## AIM OF THE EXERCISE
Rewrite the listing with "latitude" swapped for "lat" everywhere it appears, leaving everything else unchanged.

## EXERCISE DATA

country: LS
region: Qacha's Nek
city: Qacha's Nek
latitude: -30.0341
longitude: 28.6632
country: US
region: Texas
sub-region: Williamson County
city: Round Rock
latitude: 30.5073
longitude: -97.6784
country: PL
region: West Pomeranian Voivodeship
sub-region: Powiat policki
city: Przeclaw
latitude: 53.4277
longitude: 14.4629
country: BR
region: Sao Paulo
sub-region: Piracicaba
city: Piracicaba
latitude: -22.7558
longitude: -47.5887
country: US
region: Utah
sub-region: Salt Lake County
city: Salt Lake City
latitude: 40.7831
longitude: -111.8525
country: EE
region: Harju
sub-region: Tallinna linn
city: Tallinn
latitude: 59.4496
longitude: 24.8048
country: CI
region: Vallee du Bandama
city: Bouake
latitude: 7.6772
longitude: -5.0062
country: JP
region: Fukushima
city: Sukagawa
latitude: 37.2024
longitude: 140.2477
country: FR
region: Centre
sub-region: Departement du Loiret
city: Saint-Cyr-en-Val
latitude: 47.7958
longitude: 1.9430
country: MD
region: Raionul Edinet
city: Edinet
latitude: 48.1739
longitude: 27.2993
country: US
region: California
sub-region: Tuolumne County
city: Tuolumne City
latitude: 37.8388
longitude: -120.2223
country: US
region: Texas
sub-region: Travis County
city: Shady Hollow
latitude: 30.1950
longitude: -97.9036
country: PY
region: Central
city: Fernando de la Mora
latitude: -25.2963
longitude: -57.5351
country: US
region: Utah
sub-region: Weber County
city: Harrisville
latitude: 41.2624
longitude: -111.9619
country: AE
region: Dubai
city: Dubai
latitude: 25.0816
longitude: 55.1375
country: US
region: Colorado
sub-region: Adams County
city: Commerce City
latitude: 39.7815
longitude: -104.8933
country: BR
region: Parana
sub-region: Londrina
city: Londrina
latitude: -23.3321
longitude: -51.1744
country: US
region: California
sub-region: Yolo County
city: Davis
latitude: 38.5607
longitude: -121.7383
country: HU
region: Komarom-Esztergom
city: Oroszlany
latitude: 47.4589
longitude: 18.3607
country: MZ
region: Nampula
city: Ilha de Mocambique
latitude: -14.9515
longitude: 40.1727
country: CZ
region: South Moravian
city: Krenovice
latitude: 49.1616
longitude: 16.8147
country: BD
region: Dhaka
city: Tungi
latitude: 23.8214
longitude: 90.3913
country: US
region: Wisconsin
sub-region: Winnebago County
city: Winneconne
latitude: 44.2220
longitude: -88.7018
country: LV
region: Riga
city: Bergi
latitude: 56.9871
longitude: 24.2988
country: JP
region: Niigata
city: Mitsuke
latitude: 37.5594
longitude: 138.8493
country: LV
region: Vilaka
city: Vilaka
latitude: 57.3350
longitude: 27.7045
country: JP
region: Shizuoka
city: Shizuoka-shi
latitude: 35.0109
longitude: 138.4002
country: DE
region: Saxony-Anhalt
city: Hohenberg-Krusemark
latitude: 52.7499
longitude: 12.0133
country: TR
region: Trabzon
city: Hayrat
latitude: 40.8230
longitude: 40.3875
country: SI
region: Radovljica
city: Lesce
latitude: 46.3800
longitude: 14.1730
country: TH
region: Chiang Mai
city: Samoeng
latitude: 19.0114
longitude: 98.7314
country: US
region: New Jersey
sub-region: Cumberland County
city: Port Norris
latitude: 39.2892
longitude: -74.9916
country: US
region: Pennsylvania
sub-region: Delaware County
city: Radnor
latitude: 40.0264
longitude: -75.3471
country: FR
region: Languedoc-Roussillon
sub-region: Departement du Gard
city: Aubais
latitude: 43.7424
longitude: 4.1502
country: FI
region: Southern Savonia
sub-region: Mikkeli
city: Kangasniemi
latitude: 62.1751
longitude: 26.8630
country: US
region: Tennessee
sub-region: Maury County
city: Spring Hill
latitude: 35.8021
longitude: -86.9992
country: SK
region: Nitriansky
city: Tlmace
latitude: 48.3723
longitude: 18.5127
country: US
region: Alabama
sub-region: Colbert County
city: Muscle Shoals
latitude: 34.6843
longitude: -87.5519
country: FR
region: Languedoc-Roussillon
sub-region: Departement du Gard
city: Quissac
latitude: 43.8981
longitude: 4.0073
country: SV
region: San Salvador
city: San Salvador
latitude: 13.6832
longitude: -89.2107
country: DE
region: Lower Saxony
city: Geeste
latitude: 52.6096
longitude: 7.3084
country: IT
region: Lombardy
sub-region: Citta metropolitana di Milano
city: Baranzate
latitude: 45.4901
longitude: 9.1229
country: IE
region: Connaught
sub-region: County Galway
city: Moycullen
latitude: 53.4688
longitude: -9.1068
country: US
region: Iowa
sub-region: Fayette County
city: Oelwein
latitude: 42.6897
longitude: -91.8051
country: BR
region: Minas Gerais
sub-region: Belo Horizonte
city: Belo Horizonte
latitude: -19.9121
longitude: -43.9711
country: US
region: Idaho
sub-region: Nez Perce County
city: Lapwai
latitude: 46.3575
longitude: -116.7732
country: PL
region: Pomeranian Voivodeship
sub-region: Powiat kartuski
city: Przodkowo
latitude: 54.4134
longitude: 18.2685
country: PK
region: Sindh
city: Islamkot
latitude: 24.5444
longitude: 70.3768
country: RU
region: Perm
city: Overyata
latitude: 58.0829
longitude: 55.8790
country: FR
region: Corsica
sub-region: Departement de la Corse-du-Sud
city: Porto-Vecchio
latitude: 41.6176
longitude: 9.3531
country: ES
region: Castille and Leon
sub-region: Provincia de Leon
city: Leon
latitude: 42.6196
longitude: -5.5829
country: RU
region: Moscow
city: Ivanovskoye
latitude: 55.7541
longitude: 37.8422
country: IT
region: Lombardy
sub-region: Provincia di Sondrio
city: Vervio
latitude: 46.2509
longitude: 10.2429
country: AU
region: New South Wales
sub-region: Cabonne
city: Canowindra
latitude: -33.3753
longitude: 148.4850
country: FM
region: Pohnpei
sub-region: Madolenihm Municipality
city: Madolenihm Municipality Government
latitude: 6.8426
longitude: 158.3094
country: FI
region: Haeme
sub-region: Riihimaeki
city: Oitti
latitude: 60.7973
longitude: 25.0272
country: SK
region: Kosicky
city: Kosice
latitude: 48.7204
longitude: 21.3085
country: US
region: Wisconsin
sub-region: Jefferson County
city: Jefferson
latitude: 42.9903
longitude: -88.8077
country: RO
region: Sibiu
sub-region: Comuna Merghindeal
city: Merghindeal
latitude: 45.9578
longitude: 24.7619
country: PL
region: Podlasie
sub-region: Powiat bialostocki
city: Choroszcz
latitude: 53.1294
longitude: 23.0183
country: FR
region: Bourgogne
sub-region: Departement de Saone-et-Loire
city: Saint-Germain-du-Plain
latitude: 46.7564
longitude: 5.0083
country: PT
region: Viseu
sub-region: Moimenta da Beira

## FINAL RESULT
country: LS
region: Qacha's Nek
city: Qacha's Nek
lat: -30.0341
longitude: 28.6632
country: US
region: Texas
sub-region: Williamson County
city: Round Rock
lat: 30.5073
longitude: -97.6784
country: PL
region: West Pomeranian Voivodeship
sub-region: Powiat policki
city: Przeclaw
lat: 53.4277
longitude: 14.4629
country: BR
region: Sao Paulo
sub-region: Piracicaba
city: Piracicaba
lat: -22.7558
longitude: -47.5887
country: US
region: Utah
sub-region: Salt Lake County
city: Salt Lake City
lat: 40.7831
longitude: -111.8525
country: EE
region: Harju
sub-region: Tallinna linn
city: Tallinn
lat: 59.4496
longitude: 24.8048
country: CI
region: Vallee du Bandama
city: Bouake
lat: 7.6772
longitude: -5.0062
country: JP
region: Fukushima
city: Sukagawa
lat: 37.2024
longitude: 140.2477
country: FR
region: Centre
sub-region: Departement du Loiret
city: Saint-Cyr-en-Val
lat: 47.7958
longitude: 1.9430
country: MD
region: Raionul Edinet
city: Edinet
lat: 48.1739
longitude: 27.2993
country: US
region: California
sub-region: Tuolumne County
city: Tuolumne City
lat: 37.8388
longitude: -120.2223
country: US
region: Texas
sub-region: Travis County
city: Shady Hollow
lat: 30.1950
longitude: -97.9036
country: PY
region: Central
city: Fernando de la Mora
lat: -25.2963
longitude: -57.5351
country: US
region: Utah
sub-region: Weber County
city: Harrisville
lat: 41.2624
longitude: -111.9619
country: AE
region: Dubai
city: Dubai
lat: 25.0816
longitude: 55.1375
country: US
region: Colorado
sub-region: Adams County
city: Commerce City
lat: 39.7815
longitude: -104.8933
country: BR
region: Parana
sub-region: Londrina
city: Londrina
lat: -23.3321
longitude: -51.1744
country: US
region: California
sub-region: Yolo County
city: Davis
lat: 38.5607
longitude: -121.7383
country: HU
region: Komarom-Esztergom
city: Oroszlany
lat: 47.4589
longitude: 18.3607
country: MZ
region: Nampula
city: Ilha de Mocambique
lat: -14.9515
longitude: 40.1727
country: CZ
region: South Moravian
city: Krenovice
lat: 49.1616
longitude: 16.8147
country: BD
region: Dhaka
city: Tungi
lat: 23.8214
longitude: 90.3913
country: US
region: Wisconsin
sub-region: Winnebago County
city: Winneconne
lat: 44.2220
longitude: -88.7018
country: LV
region: Riga
city: Bergi
lat: 56.9871
longitude: 24.2988
country: JP
region: Niigata
city: Mitsuke
lat: 37.5594
longitude: 138.8493
country: LV
region: Vilaka
city: Vilaka
lat: 57.3350
longitude: 27.7045
country: JP
region: Shizuoka
city: Shizuoka-shi
lat: 35.0109
longitude: 138.4002
country: DE
region: Saxony-Anhalt
city: Hohenberg-Krusemark
lat: 52.7499
longitude: 12.0133
country: TR
region: Trabzon
city: Hayrat
lat: 40.8230
longitude: 40.3875
country: SI
region: Radovljica
city: Lesce
lat: 46.3800
longitude: 14.1730
country: TH
region: Chiang Mai
city: Samoeng
lat: 19.0114
longitude: 98.7314
country: US
region: New Jersey
sub-region: Cumberland County
city: Port Norris
lat: 39.2892
longitude: -74.9916
country: US
region: Pennsylvania
sub-region: Delaware County
city: Radnor
lat: 40.0264
longitude: -75.3471
country: FR
region: Languedoc-Roussillon
sub-region: Departement du Gard
city: Aubais
lat: 43.7424
longitude: 4.1502
country: FI
region: Southern Savonia
sub-region: Mikkeli
city: Kangasniemi
lat: 62.1751
longitude: 26.8630
country: US
region: Tennessee
sub-region: Maury County
city: Spring Hill
lat: 35.8021
longitude: -86.9992
country: SK
region: Nitriansky
city: Tlmace
lat: 48.3723
longitude: 18.5127
country: US
region: Alabama
sub-region: Colbert County
city: Muscle Shoals
lat: 34.6843
longitude: -87.5519
country: FR
region: Languedoc-Roussillon
sub-region: Departement du Gard
city: Quissac
lat: 43.8981
longitude: 4.0073
country: SV
region: San Salvador
city: San Salvador
lat: 13.6832
longitude: -89.2107
country: DE
region: Lower Saxony
city: Geeste
lat: 52.6096
longitude: 7.3084
country: IT
region: Lombardy
sub-region: Citta metropolitana di Milano
city: Baranzate
lat: 45.4901
longitude: 9.1229
country: IE
region: Connaught
sub-region: County Galway
city: Moycullen
lat: 53.4688
longitude: -9.1068
country: US
region: Iowa
sub-region: Fayette County
city: Oelwein
lat: 42.6897
longitude: -91.8051
country: BR
region: Minas Gerais
sub-region: Belo Horizonte
city: Belo Horizonte
lat: -19.9121
longitude: -43.9711
country: US
region: Idaho
sub-region: Nez Perce County
city: Lapwai
lat: 46.3575
longitude: -116.7732
country: PL
region: Pomeranian Voivodeship
sub-region: Powiat kartuski
city: Przodkowo
lat: 54.4134
longitude: 18.2685
country: PK
region: Sindh
city: Islamkot
lat: 24.5444
longitude: 70.3768
country: RU
region: Perm
city: Overyata
lat: 58.0829
longitude: 55.8790
country: FR
region: Corsica
sub-region: Departement de la Corse-du-Sud
city: Porto-Vecchio
lat: 41.6176
longitude: 9.3531
country: ES
region: Castille and Leon
sub-region: Provincia de Leon
city: Leon
lat: 42.6196
longitude: -5.5829
country: RU
region: Moscow
city: Ivanovskoye
lat: 55.7541
longitude: 37.8422
country: IT
region: Lombardy
sub-region: Provincia di Sondrio
city: Vervio
lat: 46.2509
longitude: 10.2429
country: AU
region: New South Wales
sub-region: Cabonne
city: Canowindra
lat: -33.3753
longitude: 148.4850
country: FM
region: Pohnpei
sub-region: Madolenihm Municipality
city: Madolenihm Municipality Government
lat: 6.8426
longitude: 158.3094
country: FI
region: Haeme
sub-region: Riihimaeki
city: Oitti
lat: 60.7973
longitude: 25.0272
country: SK
region: Kosicky
city: Kosice
lat: 48.7204
longitude: 21.3085
country: US
region: Wisconsin
sub-region: Jefferson County
city: Jefferson
lat: 42.9903
longitude: -88.8077
country: RO
region: Sibiu
sub-region: Comuna Merghindeal
city: Merghindeal
lat: 45.9578
longitude: 24.7619
country: PL
region: Podlasie
sub-region: Powiat bialostocki
city: Choroszcz
lat: 53.1294
longitude: 23.0183
country: FR
region: Bourgogne
sub-region: Departement de Saone-et-Loire
city: Saint-Germain-du-Plain
lat: 46.7564
longitude: 5.0083
country: PT
region: Viseu
sub-region: Moimenta da Beira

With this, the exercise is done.